--> La milice d'EniodJadelle avançait à grands pas, à reculons, surveillant essentiellement les toits des maisons. Elle tenait spécialement à avoir ces redoutables cachettes comme cibles privilégiés. Parfois, à intervalles réguliers, elle jetait un regard circulaire sur la rue qui s’étendait devant elle. De temps en temps, toujours au bout du même nombre de secondes, elle se concentrait sur les voix des trois marchands qui souvent comparaient la qualité de leurs articles ou ricanaient à la suite d’une plaisanterie. Jadelle les maudit intérieurement et risqua un œil vers le mage : à n’en pas douter, il pensait la même chose qu’elle.
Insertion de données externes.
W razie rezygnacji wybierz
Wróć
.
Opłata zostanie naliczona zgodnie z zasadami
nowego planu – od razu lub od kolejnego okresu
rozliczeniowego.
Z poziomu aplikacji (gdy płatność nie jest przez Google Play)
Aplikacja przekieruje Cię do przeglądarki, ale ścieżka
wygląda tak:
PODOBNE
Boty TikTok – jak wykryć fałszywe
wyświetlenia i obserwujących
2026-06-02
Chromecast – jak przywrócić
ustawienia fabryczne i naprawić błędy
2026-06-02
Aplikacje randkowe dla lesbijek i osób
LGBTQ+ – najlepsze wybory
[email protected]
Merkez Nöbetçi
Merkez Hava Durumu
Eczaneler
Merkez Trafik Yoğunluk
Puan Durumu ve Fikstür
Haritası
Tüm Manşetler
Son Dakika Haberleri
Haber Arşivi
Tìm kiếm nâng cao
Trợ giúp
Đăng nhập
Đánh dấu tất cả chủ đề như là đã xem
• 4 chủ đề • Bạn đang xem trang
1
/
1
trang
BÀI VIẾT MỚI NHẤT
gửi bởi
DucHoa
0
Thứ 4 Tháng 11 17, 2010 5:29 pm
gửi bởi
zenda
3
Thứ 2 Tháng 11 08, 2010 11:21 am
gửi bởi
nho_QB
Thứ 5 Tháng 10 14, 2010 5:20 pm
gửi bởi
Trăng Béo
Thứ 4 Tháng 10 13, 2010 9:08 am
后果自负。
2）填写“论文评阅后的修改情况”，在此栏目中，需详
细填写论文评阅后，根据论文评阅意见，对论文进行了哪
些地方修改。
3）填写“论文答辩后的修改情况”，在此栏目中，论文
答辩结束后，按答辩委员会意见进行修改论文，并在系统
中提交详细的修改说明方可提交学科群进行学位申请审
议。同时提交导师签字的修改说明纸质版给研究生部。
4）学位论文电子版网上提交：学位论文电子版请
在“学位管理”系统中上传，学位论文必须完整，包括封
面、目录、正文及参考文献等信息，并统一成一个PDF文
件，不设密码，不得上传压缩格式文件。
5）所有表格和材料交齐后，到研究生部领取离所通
Jadelle se demanda combien de voleurs seraient contents de transpercer la gorge des bavards avec une flèche ou une dague. Ce qu’elle n’arrivait pas à déterminer était si leur mort serait due à leur richesse incommensurable ou à leurs gosiers eux aussi très productifs.
(Sang froid, rigueur et concentration.) A n’en pas douter, ces impératifs d’archer n’étaient pas ceux des marchands qui usaient de leur langue aussi bien qu’elle de ses yeux viseurs ou de ses bras musclés. Un manque de concentration démontrait une faute de rigueur mais aussi peu de sang-froid puisqu’on se laisse aller à toutes sortes de stress inutiles.
(Concentration est le plus important ! Pourquoi toujours plus de mots pour un seul vraiment essentiel ?) Jadelle y songerait une autre fois.
(Concentration) Elle reporta son œil perçant sur les toits mais tenait la rue en joue. Les ruelles étaient vides, trop vides au goût de l’archère. Bien sûr la population s’était massée aux abords des murailles, près des hommes au combat contre les Shakkts. Leurs offensives avaient été de plus en plus violentes ces derniers jours et Jadelle avait été tenue loin de ce climat guerrier du fait de sa convalescence. Par contre, elle ne parvenait pas à s’expliquer pourquoi le mage était encore en ville : un tel élément peut être déterminant sur un champ de bataille pour encourager les troupes, leur prêter main forte, les soigner.
(concentration)Enfin, au détour des rues étroites et sinueuses, couvertes de pavés inconfortables au pied, le temple de Moura, sous sa chemise de végétation sauvage et discrète, se montra. La naine, très peu favorable aux navigations et à tout ce qui touche à l’eau en dehors du bain et de la boisson, sentit ses épaules s’affaisser un peu. Pénétrer dans un lieu sacré consacré à un dieu qui lui est peu cher la rendait mal à l’aise. Elle craignait les questions des prêtres, leur regard dédaigneux sur son identité naine qui ne la classait pas dans les plus grands disciples de Moura. Toutefois, lorsqu’elle suivit les marchands pour entrer dans le bâtiment, on lui fit signe de s’arrêter ainsi qu’au mage. On leur expliqua avec une politesse peu généreuse que les marchands avaient à traiter avec un prêtre et que leur présence à la fois milicienne, mage de feu et naine dans un temple de l’eau était peu souhaitable.
Ainsi, Jadelle et le mage s’assirent à côté de trois autres miliciens refoulés sur les marches du perron du temple. Choqués, des chefs religieux qui sortaient du temple à ce moment là exigèrent que leur tenue soit plus respectueuse de Moura et ainsi, ils durent en plein soleil se tenir en faction devant le temple, raides comme des manches de haches humaines. Là aussi, pour oublier la chaleur sous un casque brulant chauffé par le soleil ou les plaintes silencieuses des pieds condamnés à porter le poids d’une naine équipée, la concentration était encore le meilleur des remèdes.
(concentration)Finalement, les trois marchands ressortirent en compagnie d’un prêtre, tout de bleu vêtu qui s’agita en apercevant le mage et la naine. Il les convoqua aussitôt.
« Vous êtes aux yeux de la déesse Moura des êtres peu aimés et peu aimants. Il est bien connu en effet que les mages de feu ne croient que peu en notre déesse admirable et les nains négligent son autorités sur les cours d’eau qu’ils détournent à leur gré dans leurs montagnes sans loi… » (Aïe, le discours commence mal). Jadelle se calma intérieurement.
(Concentration) Le prêtre termina après de longues illustrations de ces dires sur les mages et les nains en ces termes :
« Toutefois, Moura, dans sa grande bonté et sa générosité totale accepte que vous serviez d’escorte à un représentant de son culte si vous consentez à passer la nuit au temple et à reconnaître sa grandeur et son culte légitime dans la prière et l’honnêteté. » Le mage de feu eut un rictus comme simple réponse mais acquiesça d’un signe de tête.
(Mieux vaut ne contrarier personne et faciliter la mission) Jadelle l’imita. Ils se virent conduits à l’intérieur du temple.